- [TEXT SECTION]:
'''

Tanore Upazila mauza geocode map

Tanore Upazila (তানোর উপজেলা) is an upazila of Rajshahi District in the division of Rajshahi, Bangladesh. Tanore police station was established in February 1869, and it was declared a sub-district, or upazila, in 1983.

==Geography==
Tanore is 30 kilometers from Rajshahi city. It is surrounded by Niamatpur Upazila and Manda Upazila of Naogaon District to the north, Mohanpur Upazila to the east, Paba Upazila and Godagari Upazila to the south, and Chapai Nawabganj Sadar Upazila and Nachol Upazila of Chapai Nawabganj District to the west. There is a river at Tanore Upazila called Shiba River. The main river is the Shiba.

==History==

A bridge over the Shiba River at the village of Buruz

The literal meaning of "tanore" in the Bengali language is "dismal area." In ancient times this area was a desert-like place with few trees or people. As time went by, the area became more habitable, and people began to settle there. Indigenous tribal groups, including the Santhal and Mahalim lived there for many years.

===Independence war===
Tanore Upazila was freed from Pakistan on 30 November 1971. A last battle was fought on the night of 29 November. Safikur Rahman Raja was a final year student at Rajshahi University at that time and led the freedom fighters.

Six fighters were captured by the Pakistani army with the help of local collaborators (Rajakars) near the river port of Buruj on 29 November. They were tortured in the Tanore police station. A guerrilla team consisting of 30 to 35 freedom fighters divided into four groups attacked the police station that night to free them. They were led by Safikur Rahman Raja. Although the freedom fighters had less ammunition, they forced the enemy to retreat and freed the captives. Three fighters were killed, while Sirajul Islam, alias Hanif Mridha, survived his wounds. The martyrs were Monayem Monjur, a student of Rajshahi Polytechnic institute; Muhammad Islam, a student of class ten of Maskatadighi school at Katakhali; and an indigenous youth whose name was not known. The Pakistani army withdrew their soldiers and police forces from this area on 30 November. Safikur Rahman Raja hoisted the flag of independent Bangladesh at Tanore on 17 December. A place of execution is located at Gollapara Bazaar in Tanore that bears the testimony of oppressions, tortures, and atrocities done by the autocratic Pakistani army.

'''

- [DATA UNDER STUDY]:

'''

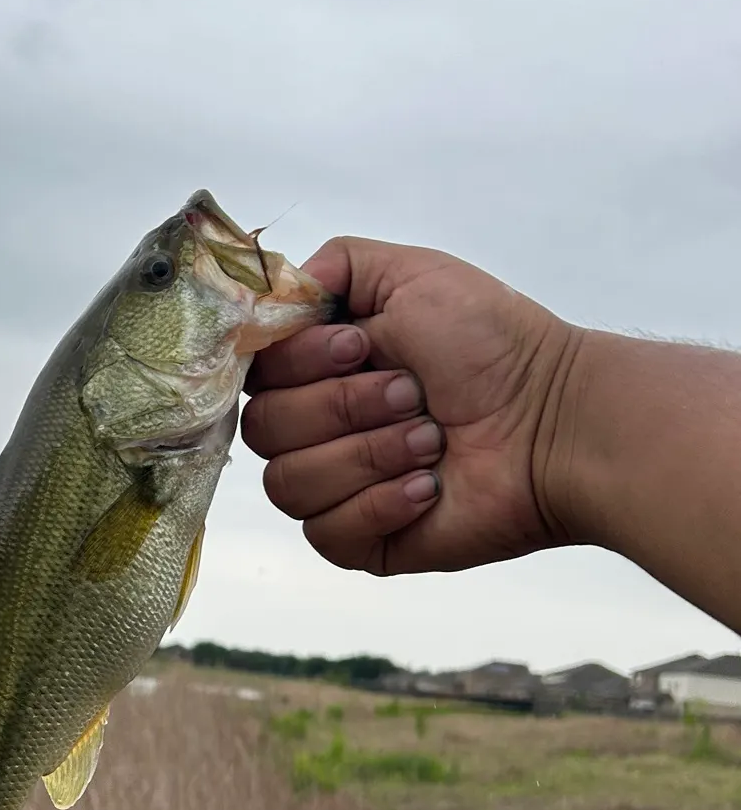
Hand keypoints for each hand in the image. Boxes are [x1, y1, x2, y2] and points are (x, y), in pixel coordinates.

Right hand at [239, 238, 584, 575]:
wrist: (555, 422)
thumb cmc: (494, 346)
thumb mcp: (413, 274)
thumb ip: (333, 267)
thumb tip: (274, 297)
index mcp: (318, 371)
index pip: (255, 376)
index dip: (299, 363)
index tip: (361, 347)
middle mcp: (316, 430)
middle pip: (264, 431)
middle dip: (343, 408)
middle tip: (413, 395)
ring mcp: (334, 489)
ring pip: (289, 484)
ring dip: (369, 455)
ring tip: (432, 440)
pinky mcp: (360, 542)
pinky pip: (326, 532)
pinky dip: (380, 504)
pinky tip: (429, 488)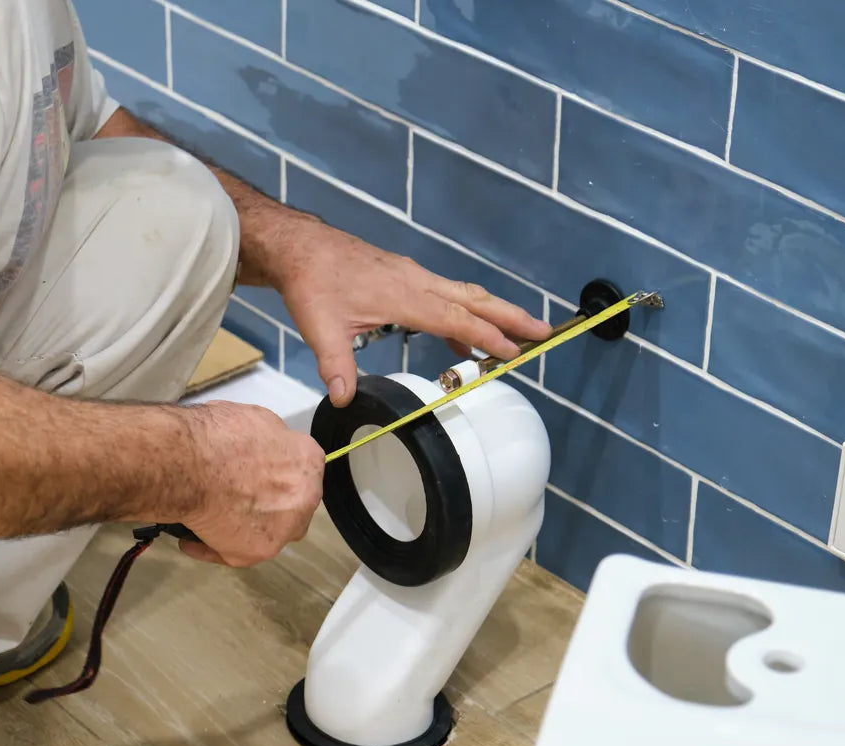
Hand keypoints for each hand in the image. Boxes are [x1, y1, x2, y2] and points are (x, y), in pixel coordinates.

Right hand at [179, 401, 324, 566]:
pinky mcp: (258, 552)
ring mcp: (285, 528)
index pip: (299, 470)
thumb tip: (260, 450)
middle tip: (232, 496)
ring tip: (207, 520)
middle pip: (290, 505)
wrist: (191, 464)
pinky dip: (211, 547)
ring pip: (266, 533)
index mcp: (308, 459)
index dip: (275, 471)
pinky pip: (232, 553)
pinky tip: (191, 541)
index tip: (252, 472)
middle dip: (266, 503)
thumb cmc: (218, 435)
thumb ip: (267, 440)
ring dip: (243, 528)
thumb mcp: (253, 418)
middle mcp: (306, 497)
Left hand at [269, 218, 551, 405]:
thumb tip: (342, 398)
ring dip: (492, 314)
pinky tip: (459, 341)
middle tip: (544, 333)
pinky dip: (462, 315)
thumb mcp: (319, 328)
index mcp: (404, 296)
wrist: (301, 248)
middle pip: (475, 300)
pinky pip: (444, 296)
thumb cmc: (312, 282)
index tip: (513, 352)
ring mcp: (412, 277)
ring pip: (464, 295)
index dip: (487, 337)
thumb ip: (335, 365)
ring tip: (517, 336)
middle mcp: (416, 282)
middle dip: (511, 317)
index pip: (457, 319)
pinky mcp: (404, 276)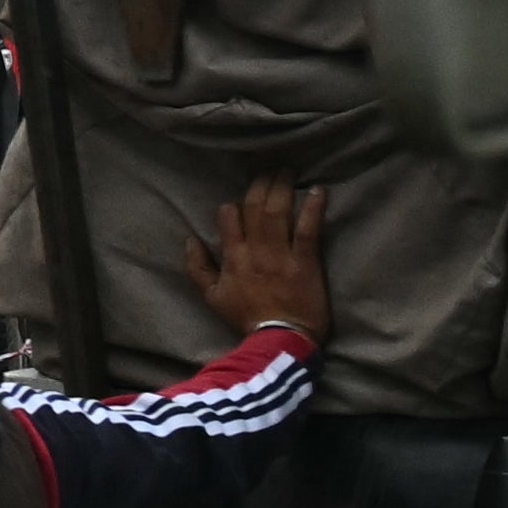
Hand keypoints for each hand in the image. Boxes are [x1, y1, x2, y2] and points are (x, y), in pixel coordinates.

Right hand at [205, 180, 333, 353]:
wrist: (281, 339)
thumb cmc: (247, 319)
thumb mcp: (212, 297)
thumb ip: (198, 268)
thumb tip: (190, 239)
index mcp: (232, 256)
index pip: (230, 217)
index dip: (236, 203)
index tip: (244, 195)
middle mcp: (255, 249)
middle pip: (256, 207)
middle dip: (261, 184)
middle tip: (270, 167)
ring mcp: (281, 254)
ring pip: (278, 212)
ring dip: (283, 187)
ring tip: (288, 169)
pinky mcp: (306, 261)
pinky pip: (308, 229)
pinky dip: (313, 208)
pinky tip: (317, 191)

'''
'''

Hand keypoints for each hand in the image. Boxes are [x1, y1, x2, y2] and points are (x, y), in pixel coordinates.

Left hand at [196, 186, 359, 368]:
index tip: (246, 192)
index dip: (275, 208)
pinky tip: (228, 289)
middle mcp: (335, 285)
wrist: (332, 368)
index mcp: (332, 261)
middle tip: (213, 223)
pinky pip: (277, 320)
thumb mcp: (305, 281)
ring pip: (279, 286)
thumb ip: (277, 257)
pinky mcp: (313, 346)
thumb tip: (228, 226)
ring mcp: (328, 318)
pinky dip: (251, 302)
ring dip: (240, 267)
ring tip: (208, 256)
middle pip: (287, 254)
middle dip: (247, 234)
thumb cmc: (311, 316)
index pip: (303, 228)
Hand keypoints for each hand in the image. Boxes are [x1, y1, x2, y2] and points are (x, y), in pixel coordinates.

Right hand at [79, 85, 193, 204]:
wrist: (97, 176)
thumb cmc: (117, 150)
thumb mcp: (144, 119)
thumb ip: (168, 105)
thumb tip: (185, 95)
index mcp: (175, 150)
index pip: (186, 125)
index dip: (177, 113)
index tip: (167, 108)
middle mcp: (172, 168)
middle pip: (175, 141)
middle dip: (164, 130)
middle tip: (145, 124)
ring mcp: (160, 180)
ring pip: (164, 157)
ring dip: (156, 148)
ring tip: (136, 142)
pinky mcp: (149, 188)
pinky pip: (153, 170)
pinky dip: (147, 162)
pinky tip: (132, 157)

'''

- [TASKS TO PERFORM]:
**a.** Quote everything in the Tanore Upazila text from "Tanore Upazila (তানোর" down to "is the Shiba.".
**b.** According to the Tanore Upazila text, are these statements correct? Answer yes or no for each, quoting the words of the text that decide it. (i) Tanore police station was established in February 1869. (ii) Tanore lies 50 kilometers from Rajshahi city. (iii) Safikur Rahman Raja raised the flag of independent Bangladesh at Tanore on 30 November.
**c.** In the Tanore Upazila text, why did the guerrilla team attack the Tanore police station on the night of 29 November?
None of the lines are needed here.

- [EXPECTED OUTPUTS]:
**a.**
Tanore Upazila (তানোর উপজেলা) is an upazila of Rajshahi District in the division of Rajshahi, Bangladesh. Tanore police station was established in February 1869, and it was declared a sub-district, or upazila, in 1983.

==Geography==
Tanore is 30 kilometers from Rajshahi city. It is surrounded by Niamatpur Upazila and Manda Upazila of Naogaon District to the north, Mohanpur Upazila to the east, Paba Upazila and Godagari Upazila to the south, and Chapai Nawabganj Sadar Upazila and Nachol Upazila of Chapai Nawabganj District to the west. There is a river at Tanore Upazila called Shiba River. The main river is the Shiba.

**b.**
(i) Yes: "Tanore police station was established in February 1869"
(ii) No: "Tanore is 30 kilometers from Rajshahi city."
(iii) No: "Safikur Rahman Raja hoisted the flag of independent Bangladesh at Tanore on 17 December."

**c.** Six fighters had been captured by the Pakistani army near the river port of Buruj and were being tortured in the Tanore police station. The guerrilla team attacked that night to free them.